The live broadcast was viewed around the world, by what was the largest television audience to that point in history. Its impact was powerful. “The message from the crew really got to me,” Robert Bay, now a Grumman contractor, recalled. “I kept getting something in my eyes that kept them moist for a while.”
There was one final and critical task. On their final orbit, out of radio contact on the far side, the crew fired up the Service Module Engine again. Mission Control and the world waited almost breathlessly to learn the result. As contact was reestablished, Jim Lovell told those listening, “Please be informed, there is a Santa Claus.” The burn was perfect. Apollo 8 was now just three days from home.
It was Christmas day. The crew made another television broadcast. Then they discovered the gifts Deke Slayton had provided. There was a real turkey dinner, complete with stuffing, hidden in the food locker. And there were three miniature bottles of brandy. The crew relished the turkey, but the brandy bottles remained unopened for years.
The remainder of the cruise home was uneventful. Re-entry began on December 27th, controlled by the flight computer, and the Command Module splashed down in the Pacific southwest of Hawaii. The parachutes dragged the spacecraft over and left it bobbing upside down in choppy water, making Borman sick again. Six minutes after splashdown, the floatation system righted the capsule. Thirty-seven minutes later, the rescue helicopter arrived, and the crew was aboard the U.S.S. Yorktown forty-five minutes later.

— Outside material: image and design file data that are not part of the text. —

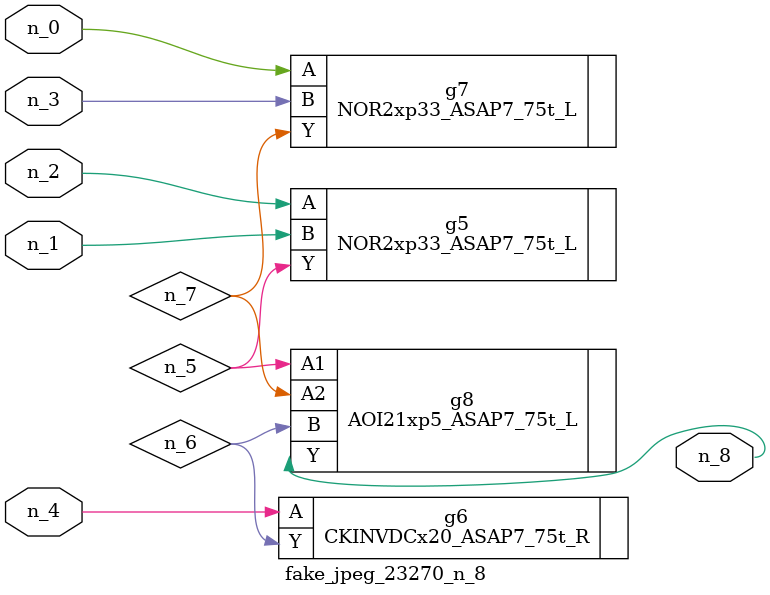
<source format=v>
module fake_jpeg_23270_n_8 (n_3, n_2, n_1, n_0, n_4, n_8);

input n_3;
input n_2;
input n_1;
input n_0;
input n_4;

output n_8;

wire n_6;
wire n_5;
wire n_7;

NOR2xp33_ASAP7_75t_L g5 ( 
.A(n_2),
.B(n_1),
.Y(n_5)
);

CKINVDCx20_ASAP7_75t_R g6 ( 
.A(n_4),
.Y(n_6)
);

NOR2xp33_ASAP7_75t_L g7 ( 
.A(n_0),
.B(n_3),
.Y(n_7)
);

AOI21xp5_ASAP7_75t_L g8 ( 
.A1(n_5),
.A2(n_7),
.B(n_6),
.Y(n_8)
);


endmodule
</source>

1968 had been a horrible year. Dr. Martin Luther King, Jr. and Robert Kennedy had both been assassinated. There had been violent protests in the streets of the United States and Europe. The Soviet Union and its Warsaw Pact allies had invaded Czechoslovakia to shut down the political uprising there. The Vietnam War was intensifying in the wake of the Tet Offensive.

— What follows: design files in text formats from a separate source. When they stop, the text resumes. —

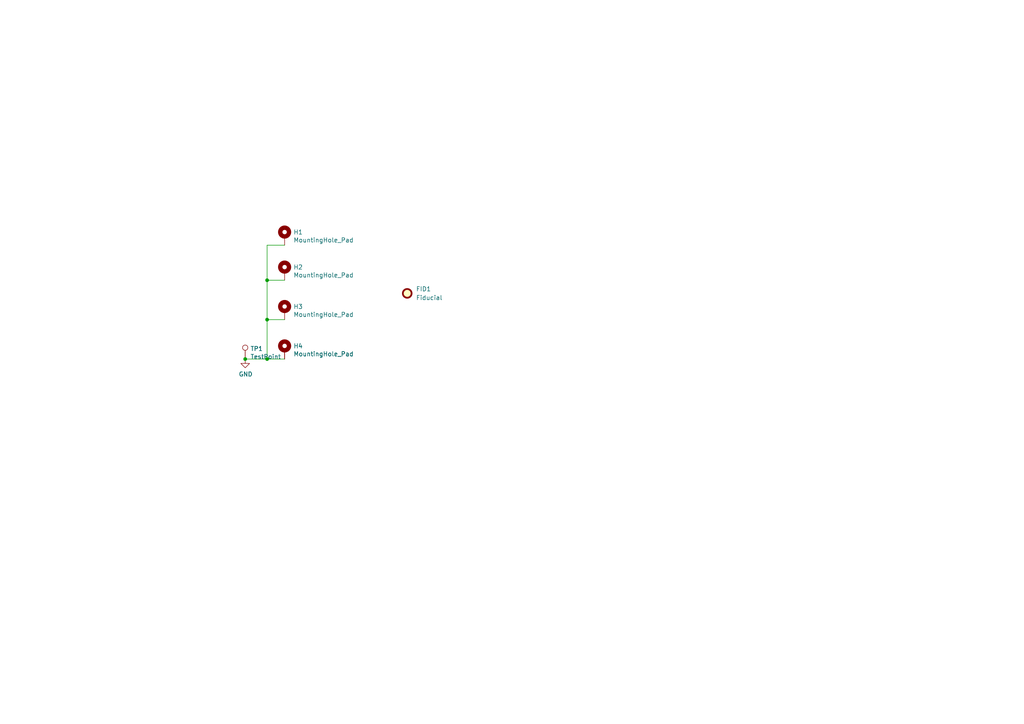
<source format=kicad_sch>
(kicad_sch
	(version 20231120)
	(generator "eeschema")
	(generator_version "8.0")
	(uuid "e63e39d7-6ac0-4ffd-8aa3-1841a4541b55")
	(paper "A4")
	
	(junction
		(at 77.47 92.71)
		(diameter 0)
		(color 0 0 0 0)
		(uuid "71c77456-1405-42e3-95ed-69e629de0558")
	)
	(junction
		(at 71.12 104.14)
		(diameter 0)
		(color 0 0 0 0)
		(uuid "909b030b-fa1a-4fe8-b1ee-422b4d9e23cf")
	)
	(junction
		(at 77.47 104.14)
		(diameter 0)
		(color 0 0 0 0)
		(uuid "b994142f-02ac-4881-9587-6d3df53c96d2")
	)
	(junction
		(at 77.47 81.28)
		(diameter 0)
		(color 0 0 0 0)
		(uuid "e47adf3d-9c24-4345-80c9-66679cad107e")
	)
	(wire
		(pts
			(xy 82.55 71.12) (xy 77.47 71.12)
		)
		(stroke
			(width 0)
			(type default)
		)
		(uuid "04f5865e-f449-4408-a0c8-771cccfcb129")
	)
	(wire
		(pts
			(xy 77.47 92.71) (xy 77.47 104.14)
		)
		(stroke
			(width 0)
			(type default)
		)
		(uuid "29256b3d-9450-4c0a-a4d4-911f04b9c140")
	)
	(wire
		(pts
			(xy 82.55 81.28) (xy 77.47 81.28)
		)
		(stroke
			(width 0)
			(type default)
		)
		(uuid "2d6718e7-f18d-444d-9792-ddf1a113460c")
	)
	(wire
		(pts
			(xy 82.55 92.71) (xy 77.47 92.71)
		)
		(stroke
			(width 0)
			(type default)
		)
		(uuid "37e4dc66-4492-4061-908d-7213940a2ec3")
	)
	(wire
		(pts
			(xy 77.47 71.12) (xy 77.47 81.28)
		)
		(stroke
			(width 0)
			(type default)
		)
		(uuid "6199bec7-e7eb-4ae0-b9ec-c563e157d635")
	)
	(wire
		(pts
			(xy 77.47 104.14) (xy 82.55 104.14)
		)
		(stroke
			(width 0)
			(type default)
		)
		(uuid "b603d26a-e034-42fb-8327-b60c5bf9cdd2")
	)
	(wire
		(pts
			(xy 77.47 81.28) (xy 77.47 92.71)
		)
		(stroke
			(width 0)
			(type default)
		)
		(uuid "f144a97d-c3f0-423f-b0a9-3f7dbc42478b")
	)
	(wire
		(pts
			(xy 71.12 104.14) (xy 77.47 104.14)
		)
		(stroke
			(width 0)
			(type default)
		)
		(uuid "fb03d859-dcc9-4533-b352-64830e0e5423")
	)
	(symbol
		(lib_id "power:GND")
		(at 71.12 104.14 0)
		(unit 1)
		(exclude_from_sim no)
		(in_bom yes)
		(on_board yes)
		(dnp no)
		(uuid "00000000-0000-0000-0000-000061df5fb5")
		(property "Reference" "#PWR0101"
			(at 71.12 110.49 0)
			(effects
				(font
					(size 1.27 1.27)
				)
				(hide yes)
			)
		)
		(property "Value" "GND"
			(at 71.247 108.5342 0)
			(effects
				(font
					(size 1.27 1.27)
				)
			)
		)
		(property "Footprint" ""
			(at 71.12 104.14 0)
			(effects
				(font
					(size 1.27 1.27)
				)
				(hide yes)
			)
		)
		(property "Datasheet" ""
			(at 71.12 104.14 0)
			(effects
				(font
					(size 1.27 1.27)
				)
				(hide yes)
			)
		)
		(property "Description" ""
			(at 71.12 104.14 0)
			(effects
				(font
					(size 1.27 1.27)
				)
				(hide yes)
			)
		)
		(pin "1"
			(uuid "da6f0504-1ae5-475d-824c-55cd1e991728")
		)
		(instances
			(project "datum"
				(path "/e63e39d7-6ac0-4ffd-8aa3-1841a4541b55"
					(reference "#PWR0101")
					(unit 1)
				)
			)
		)
	)
	(symbol
		(lib_id "Mechanical:MountingHole_Pad")
		(at 82.55 68.58 0)
		(unit 1)
		(exclude_from_sim no)
		(in_bom yes)
		(on_board yes)
		(dnp no)
		(uuid "00000000-0000-0000-0000-000061df6f95")
		(property "Reference" "H1"
			(at 85.09 67.3354 0)
			(effects
				(font
					(size 1.27 1.27)
				)
				(justify left)
			)
		)
		(property "Value" "MountingHole_Pad"
			(at 85.09 69.6468 0)
			(effects
				(font
					(size 1.27 1.27)
				)
				(justify left)
			)
		)
		(property "Footprint" "MountingHole:MountingHole_3.2mm_M3_Pad_Via"
			(at 82.55 68.58 0)
			(effects
				(font
					(size 1.27 1.27)
				)
				(hide yes)
			)
		)
		(property "Datasheet" "~"
			(at 82.55 68.58 0)
			(effects
				(font
					(size 1.27 1.27)
				)
				(hide yes)
			)
		)
		(property "Description" ""
			(at 82.55 68.58 0)
			(effects
				(font
					(size 1.27 1.27)
				)
				(hide yes)
			)
		)
		(pin "1"
			(uuid "e1647024-4c20-4421-a2c3-50acf037b957")
		)
		(instances
			(project "datum"
				(path "/e63e39d7-6ac0-4ffd-8aa3-1841a4541b55"
					(reference "H1")
					(unit 1)
				)
			)
		)
	)
	(symbol
		(lib_id "Mechanical:MountingHole_Pad")
		(at 82.55 78.74 0)
		(unit 1)
		(exclude_from_sim no)
		(in_bom yes)
		(on_board yes)
		(dnp no)
		(uuid "00000000-0000-0000-0000-000061df7944")
		(property "Reference" "H2"
			(at 85.09 77.4954 0)
			(effects
				(font
					(size 1.27 1.27)
				)
				(justify left)
			)
		)
		(property "Value" "MountingHole_Pad"
			(at 85.09 79.8068 0)
			(effects
				(font
					(size 1.27 1.27)
				)
				(justify left)
			)
		)
		(property "Footprint" "MountingHole:MountingHole_3.2mm_M3_Pad_Via"
			(at 82.55 78.74 0)
			(effects
				(font
					(size 1.27 1.27)
				)
				(hide yes)
			)
		)
		(property "Datasheet" "~"
			(at 82.55 78.74 0)
			(effects
				(font
					(size 1.27 1.27)
				)
				(hide yes)
			)
		)
		(property "Description" ""
			(at 82.55 78.74 0)
			(effects
				(font
					(size 1.27 1.27)
				)
				(hide yes)
			)
		)
		(pin "1"
			(uuid "08d407f1-c83b-4194-844f-657b3f825472")
		)
		(instances
			(project "datum"
				(path "/e63e39d7-6ac0-4ffd-8aa3-1841a4541b55"
					(reference "H2")
					(unit 1)
				)
			)
		)
	)
	(symbol
		(lib_id "Mechanical:MountingHole_Pad")
		(at 82.55 90.17 0)
		(unit 1)
		(exclude_from_sim no)
		(in_bom yes)
		(on_board yes)
		(dnp no)
		(uuid "00000000-0000-0000-0000-000061df9204")
		(property "Reference" "H3"
			(at 85.09 88.9254 0)
			(effects
				(font
					(size 1.27 1.27)
				)
				(justify left)
			)
		)
		(property "Value" "MountingHole_Pad"
			(at 85.09 91.2368 0)
			(effects
				(font
					(size 1.27 1.27)
				)
				(justify left)
			)
		)
		(property "Footprint" "MountingHole:MountingHole_3.2mm_M3_Pad_Via"
			(at 82.55 90.17 0)
			(effects
				(font
					(size 1.27 1.27)
				)
				(hide yes)
			)
		)
		(property "Datasheet" "~"
			(at 82.55 90.17 0)
			(effects
				(font
					(size 1.27 1.27)
				)
				(hide yes)
			)
		)
		(property "Description" ""
			(at 82.55 90.17 0)
			(effects
				(font
					(size 1.27 1.27)
				)
				(hide yes)
			)
		)
		(pin "1"
			(uuid "c0845bd9-22c7-43b4-932c-417a801bd84f")
		)
		(instances
			(project "datum"
				(path "/e63e39d7-6ac0-4ffd-8aa3-1841a4541b55"
					(reference "H3")
					(unit 1)
				)
			)
		)
	)
	(symbol
		(lib_id "Mechanical:MountingHole_Pad")
		(at 82.55 101.6 0)
		(unit 1)
		(exclude_from_sim no)
		(in_bom yes)
		(on_board yes)
		(dnp no)
		(uuid "00000000-0000-0000-0000-000061df9570")
		(property "Reference" "H4"
			(at 85.09 100.3554 0)
			(effects
				(font
					(size 1.27 1.27)
				)
				(justify left)
			)
		)
		(property "Value" "MountingHole_Pad"
			(at 85.09 102.6668 0)
			(effects
				(font
					(size 1.27 1.27)
				)
				(justify left)
			)
		)
		(property "Footprint" "MountingHole:MountingHole_3.2mm_M3_Pad_Via"
			(at 82.55 101.6 0)
			(effects
				(font
					(size 1.27 1.27)
				)
				(hide yes)
			)
		)
		(property "Datasheet" "~"
			(at 82.55 101.6 0)
			(effects
				(font
					(size 1.27 1.27)
				)
				(hide yes)
			)
		)
		(property "Description" ""
			(at 82.55 101.6 0)
			(effects
				(font
					(size 1.27 1.27)
				)
				(hide yes)
			)
		)
		(pin "1"
			(uuid "99c87c50-f570-4c85-9931-dd105d5ed283")
		)
		(instances
			(project "datum"
				(path "/e63e39d7-6ac0-4ffd-8aa3-1841a4541b55"
					(reference "H4")
					(unit 1)
				)
			)
		)
	)
	(symbol
		(lib_id "Connector:TestPoint")
		(at 71.12 104.14 0)
		(unit 1)
		(exclude_from_sim no)
		(in_bom yes)
		(on_board yes)
		(dnp no)
		(uuid "00000000-0000-0000-0000-000061e19114")
		(property "Reference" "TP1"
			(at 72.5932 101.1428 0)
			(effects
				(font
					(size 1.27 1.27)
				)
				(justify left)
			)
		)
		(property "Value" "TestPoint"
			(at 72.5932 103.4542 0)
			(effects
				(font
					(size 1.27 1.27)
				)
				(justify left)
			)
		)
		(property "Footprint" "TestPoint:TestPoint_Pad_D4.0mm"
			(at 76.2 104.14 0)
			(effects
				(font
					(size 1.27 1.27)
				)
				(hide yes)
			)
		)
		(property "Datasheet" "~"
			(at 76.2 104.14 0)
			(effects
				(font
					(size 1.27 1.27)
				)
				(hide yes)
			)
		)
		(property "Description" ""
			(at 71.12 104.14 0)
			(effects
				(font
					(size 1.27 1.27)
				)
				(hide yes)
			)
		)
		(pin "1"
			(uuid "3adeb4c3-fe89-40a0-839d-e328727a94fb")
		)
		(instances
			(project "datum"
				(path "/e63e39d7-6ac0-4ffd-8aa3-1841a4541b55"
					(reference "TP1")
					(unit 1)
				)
			)
		)
	)
	(symbol
		(lib_id "Mechanical:Fiducial")
		(at 118.11 85.09 0)
		(unit 1)
		(exclude_from_sim yes)
		(in_bom no)
		(on_board yes)
		(dnp no)
		(fields_autoplaced yes)
		(uuid "15e337be-707d-445d-865a-5232030f42a0")
		(property "Reference" "FID1"
			(at 120.65 83.8199 0)
			(effects
				(font
					(size 1.27 1.27)
				)
				(justify left)
			)
		)
		(property "Value" "Fiducial"
			(at 120.65 86.3599 0)
			(effects
				(font
					(size 1.27 1.27)
				)
				(justify left)
			)
		)
		(property "Footprint" "Fiducial:Fiducial_1mm_Mask2mm"
			(at 118.11 85.09 0)
			(effects
				(font
					(size 1.27 1.27)
				)
				(hide yes)
			)
		)
		(property "Datasheet" "~"
			(at 118.11 85.09 0)
			(effects
				(font
					(size 1.27 1.27)
				)
				(hide yes)
			)
		)
		(property "Description" "Fiducial Marker"
			(at 118.11 85.09 0)
			(effects
				(font
					(size 1.27 1.27)
				)
				(hide yes)
			)
		)
		(instances
			(project "datum"
				(path "/e63e39d7-6ac0-4ffd-8aa3-1841a4541b55"
					(reference "FID1")
					(unit 1)
				)
			)
		)
	)
	(sheet_instances
		(path "/"
			(page "1")
		)
	)
)
</source>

But Apollo 8 had ended the year on a much more positive note. Time Magazine made the crew its ‘Men of the Year.’ The Earthrise photograph was the first of Life Magazine’s 100 Photographs That Changed the World. It was also credited as one of the inspirations for the first Earth Day celebration in 1970. The television broadcasts were awarded an Emmy.
But perhaps nothing sums up the impact of Apollo 8 more than a telegraph Borman received from a stranger. “Thank you Apollo 8,” it read. “You saved 1968.”
It had been a risky decision, but NASA had now cleared one of the last hurdles before it could send a manned mission to the Moon. There was only a year left to meet Kennedy’s challenge. The focus would now turn to the last hurdle, the Lunar Module.